| HOW TO COMPLETE THIS TASK |
Ignoring the pictures, repeat every entry below exactly as it appears.

====== DATA

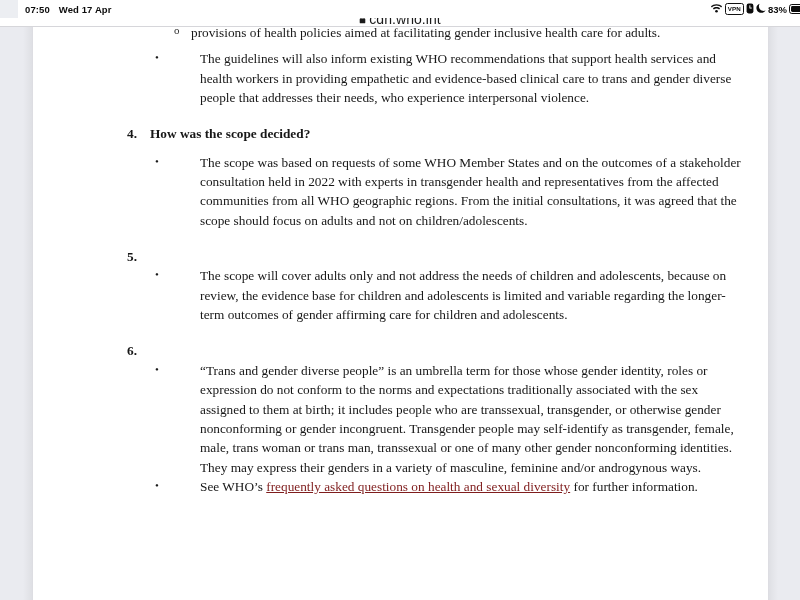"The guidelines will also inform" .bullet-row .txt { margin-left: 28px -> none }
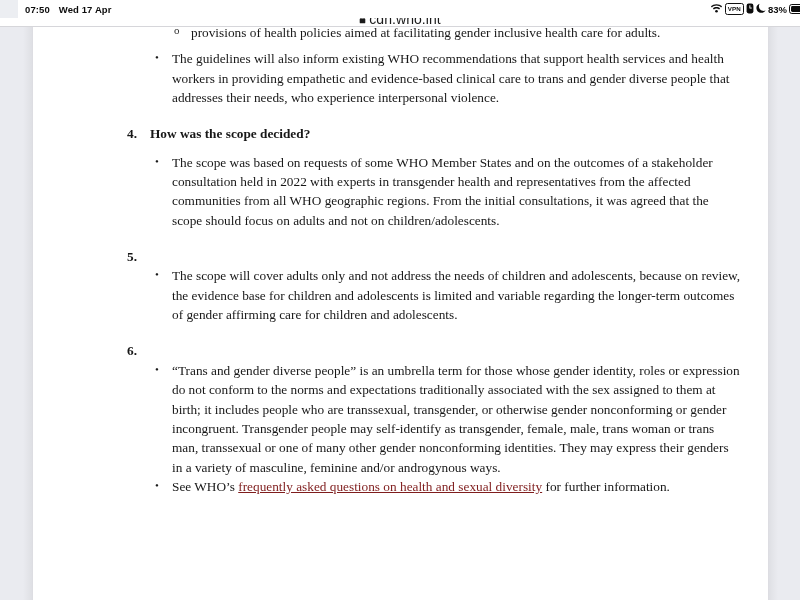"How was the scope decided?" .num-row .txt { font-weight: bold -> normal; margin-left: none -> 20px }
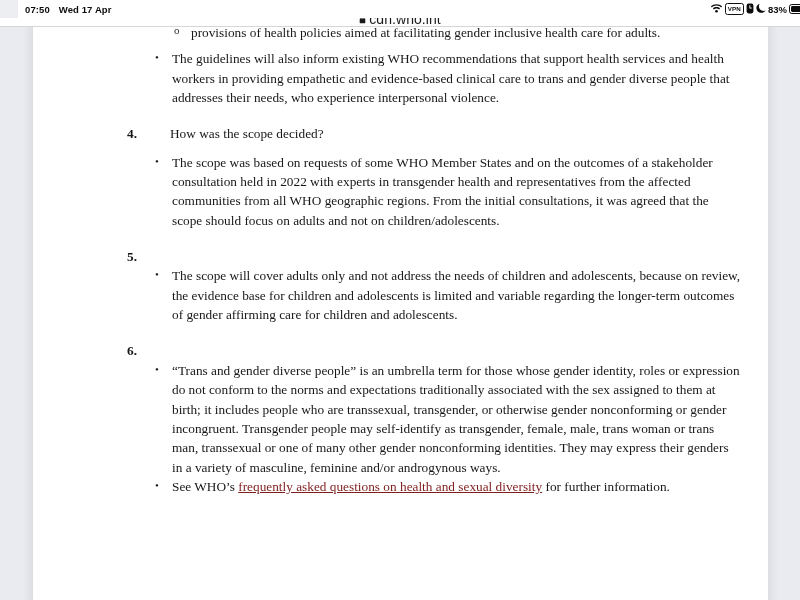"Why will the guideline only" span.txt { html: none -> <span>Why will the guideline only cover adults and not also children or adolescents?</span> }
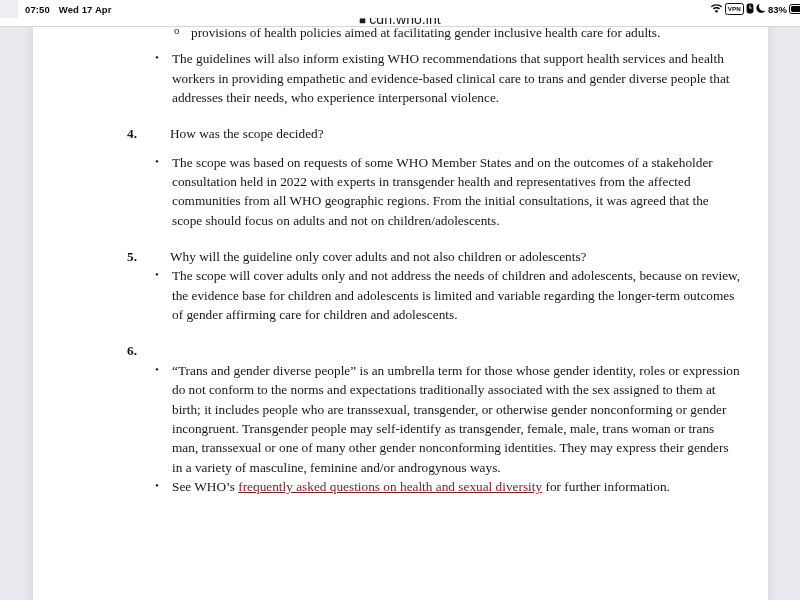"frequently asked questions on health" .doclink { color: #7f1d1d -> #0f172a }
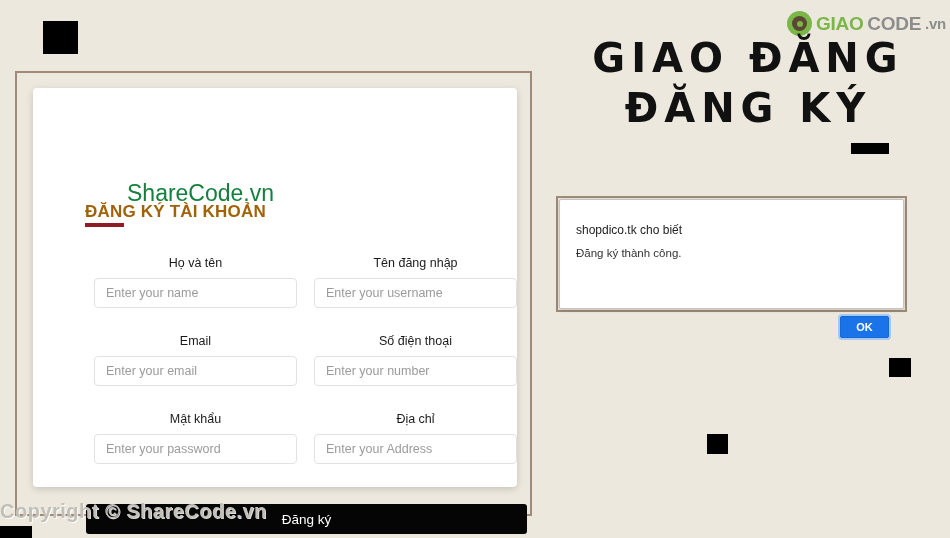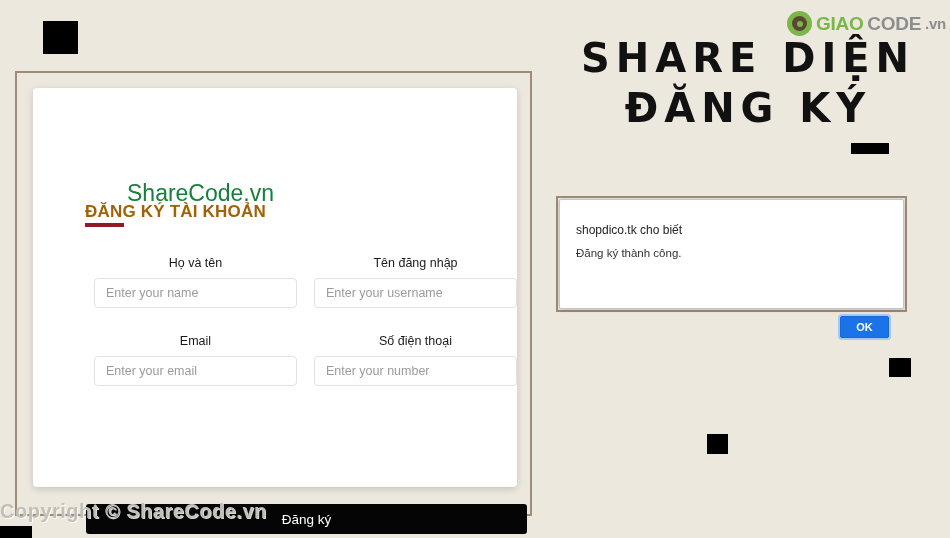"SHARE DIỆN" div.title-line { text: SHARE DIỆN -> GIAO ĐĂNG }
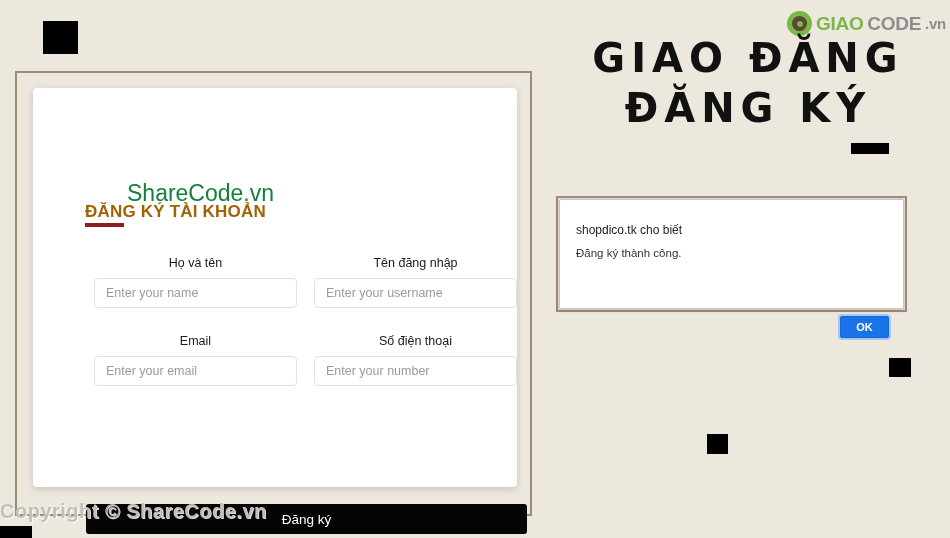"Mật khẩu" div.row { html: none -> <div> <div> <label>Mật khẩu</label> <input> </div> <div> <label>Địa chỉ</label> <input> </div> </div> }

============

| ANSWER AREA |
"The guidelines will also inform" .bullet-row .txt { margin-left: 28px -> none }
"How was the scope decided?" .num-row .txt { font-weight: bold -> normal; margin-left: none -> 20px }
"Why will the guideline only" span.txt { html: none -> <span>Why will the guideline only cover adults and not also children or adolescents?</span> }
"frequently asked questions on health" .doclink { color: #7f1d1d -> #0f172a }
"SHARE DIỆN" div.title-line { text: SHARE DIỆN -> GIAO ĐĂNG }
"Mật khẩu" div.row { html: none -> <div> <div> <label>Mật khẩu</label> <input> </div> <div> <label>Địa chỉ</label> <input> </div> </div> }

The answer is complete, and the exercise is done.